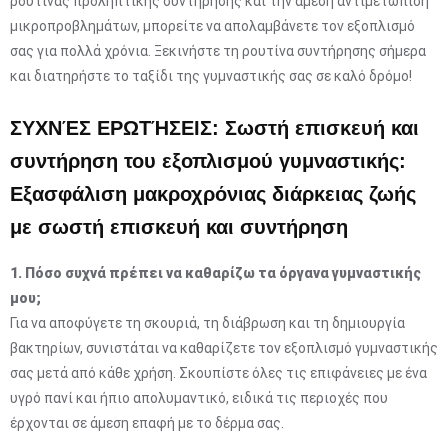
ρουτίνας προληπτικής συντήρησης και την άμεση αντιμετώπιση
μικροπροβλημάτων, μπορείτε να απολαμβάνετε τον εξοπλισμό
σας για πολλά χρόνια. Ξεκινήστε τη ρουτίνα συντήρησης σήμερα
και διατηρήστε το ταξίδι της γυμναστικής σας σε καλό δρόμο!
ΣΥΧΝΈΣ ΕΡΩΤΉΣΕΙΣ: Σωστή επισκευή και
συντήρηση του εξοπλισμού γυμναστικής:
Εξασφάλιση μακροχρόνιας διάρκειας ζωής
με σωστή επισκευή και συντήρηση
1. Πόσο συχνά πρέπει να καθαρίζω τα όργανα γυμναστικής
μου;
Για να αποφύγετε τη σκουριά, τη διάβρωση και τη δημιουργία
βακτηρίων, συνιστάται να καθαρίζετε τον εξοπλισμό γυμναστικής
σας μετά από κάθε χρήση. Σκουπίστε όλες τις επιφάνειες με ένα
υγρό πανί και ήπιο απολυμαντικό, ειδικά τις περιοχές που
έρχονται σε άμεση επαφή με το δέρμα σας.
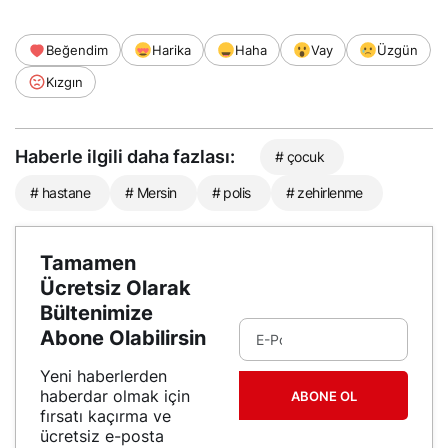
Beğendim
Harika
Haha
Vay
Üzgün
Kızgın
Haberle ilgili daha fazlası:
# çocuk
# hastane
# Mersin
# polis
# zehirlenme
Tamamen
Ücretsiz Olarak
Bültenimize
Abone Olabilirsin
Yeni haberlerden
haberdar olmak için
ABONE OL
fırsatı kaçırma ve
ücretsiz e-posta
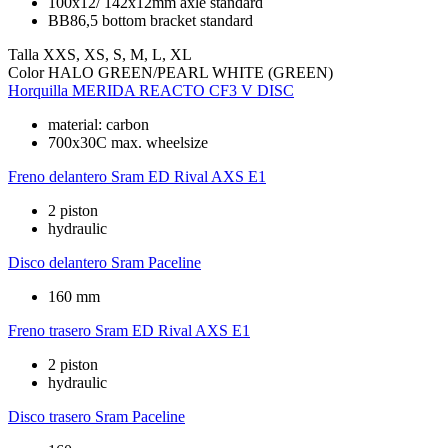
100x12/ 142x12mm axle standard
BB86,5 bottom bracket standard
Talla
XXS, XS, S, M, L, XL
Color
HALO GREEN/PEARL WHITE (GREEN)
Horquilla
MERIDA REACTO CF3 V DISC
material: carbon
700x30C max. wheelsize
Freno delantero
Sram ED Rival AXS E1
2 piston
hydraulic
Disco delantero
Sram Paceline
160 mm
Freno trasero
Sram ED Rival AXS E1
2 piston
hydraulic
Disco trasero
Sram Paceline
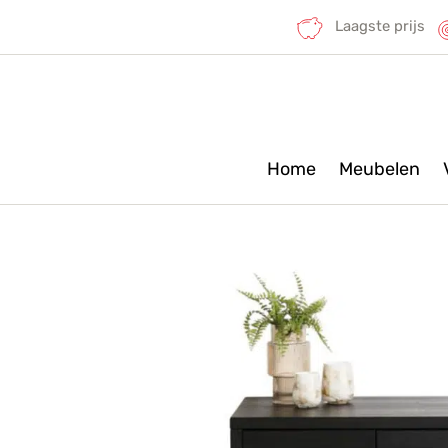
Laagste prijs
Home
Meubelen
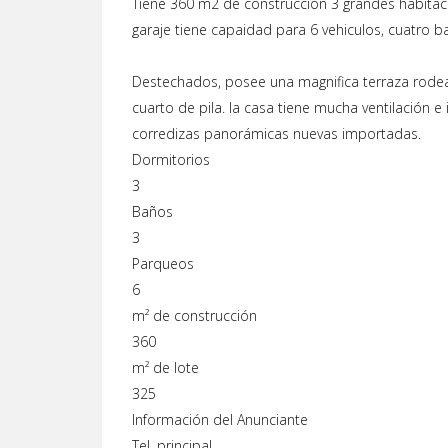
Tiene 360 m2 de construccion 3 grandes habitaci
garaje tiene capaidad para 6 vehiculos, cuatro b
Destechados, posee una magnifica terraza rodea
cuarto de pila. la casa tiene mucha ventilación e
corredizas panorámicas nuevas importadas.
Dormitorios
3
Baños
3
Parqueos
6
m² de construcción
360
m² de lote
325
Información del Anunciante
Tel. principal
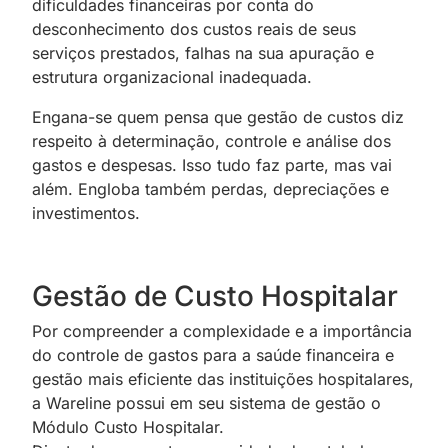
dificuldades financeiras por conta do
desconhecimento dos custos reais de seus
serviços prestados, falhas na sua apuração e
estrutura organizacional inadequada.
Engana-se quem pensa que gestão de custos diz
respeito à determinação, controle e análise dos
gastos e despesas. Isso tudo faz parte, mas vai
além. Engloba também perdas, depreciações e
investimentos.
Gestão de Custo Hospitalar
Por compreender a complexidade e a importância
do controle de gastos para a saúde financeira e
gestão mais eficiente das instituições hospitalares,
a Wareline possui em seu sistema de gestão o
Módulo Custo Hospitalar.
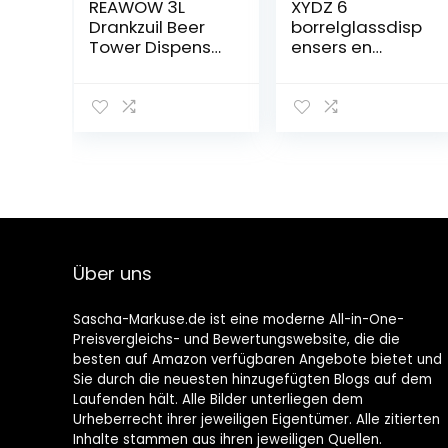
REAWOW 3L
XYDZ 6
Drankzuil Beer
borrelglassdisp
Tower Dispenser
ensers en
Drink Dispenser
houders,
met Ice Tube en
drankdispenser
LED Lights Keg
met standaard,
Tag voor
wijndispenser,
keukenfeest
wijndispenser,
set, draagbare
caddy
wijndispenser,
feestgeschenk,
drinkspel
(blauw)
Über uns
Sascha-Markuse.de ist eine moderne All-in-One-
Preisvergleichs- und Bewertungswebsite, die die
besten auf Amazon verfügbaren Angebote bietet und
Sie durch die neuesten hinzugefügten Blogs auf dem
Laufenden hält. Alle Bilder unterliegen dem
Urheberrecht ihrer jeweiligen Eigentümer. Alle zitierten
Inhalte stammen aus ihren jeweiligen Quellen.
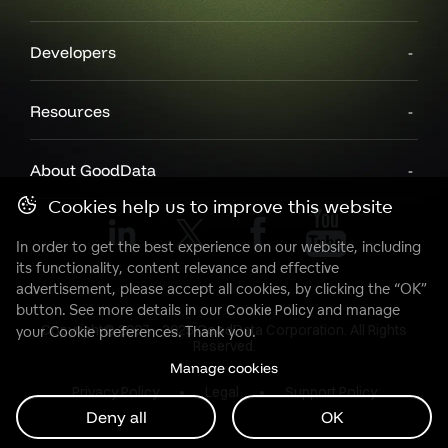
Developers
Resources
About GoodData
Cookies help us to improve this website
In order to get the best experience on our website, including
its functionality, content relevance and effective
advertisement, please accept all cookies, by clicking the “OK”
button. See more details in our
Cookie Policy
and manage
Copyright© 2007 - 2025 GoodData Corporation. All Rights
your Cookie preferences. Thank you.
Reserved.
Manage cookies
Privacy Policy
Legal
Support Policy
Deny all
OK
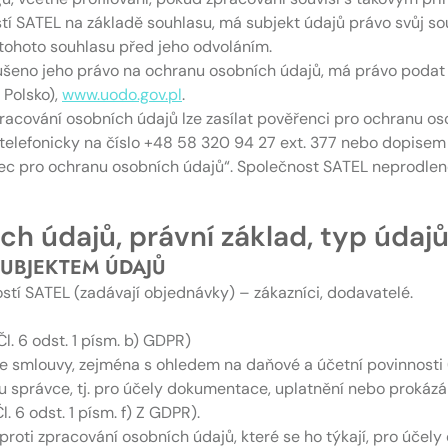
í SATEL na základě souhlasu, má subjekt údajů právo svůj sou
tohoto souhlasu před jeho odvoláním.
rušeno jeho právo na ochranu osobních údajů, má právo podat
 Polsko),
www.uodo.gov.pl
.
zpracování osobních údajů lze zasílat pověřenci pro ochranu o
 telefonicky na číslo +48 58 320 94 27 ext. 377 nebo dopisem 
c pro ochranu osobních údajů“. Společnost SATEL neprodleně
ích údajů, právní základ, typ údaj
SUBJEKTEM ÚDAJŮ
ostí SATEL (zadávají objednávky) – zákazníci, dodavatelé.
l. 6 odst. 1 písm. b) GDPR)
 smlouvy, zejména s ohledem na daňové a účetní povinnosti (pr
 správce, tj. pro účely dokumentace, uplatnění nebo prokáz
. 6 odst. 1 písm. f) Z GDPR).
proti zpracování osobních údajů, které se ho týkají, pro účel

* **TO DO**:
Update the lines of the records above from the line with "Tiene 360 m2" to the line with "Tel. principal", changing "Dormitorios" to "Habitaciones" and leaving everything else untouched; give only those lines.

* **EXERCISE RESPONSE**:
Tiene 360 m2 de construccion 3 grandes habitaci
garaje tiene capaidad para 6 vehiculos, cuatro b
Destechados, posee una magnifica terraza rodea
cuarto de pila. la casa tiene mucha ventilación e
corredizas panorámicas nuevas importadas.
Habitaciones
3
Baños
3
Parqueos
6
m² de construcción
360
m² de lote
325
Información del Anunciante
Tel. principal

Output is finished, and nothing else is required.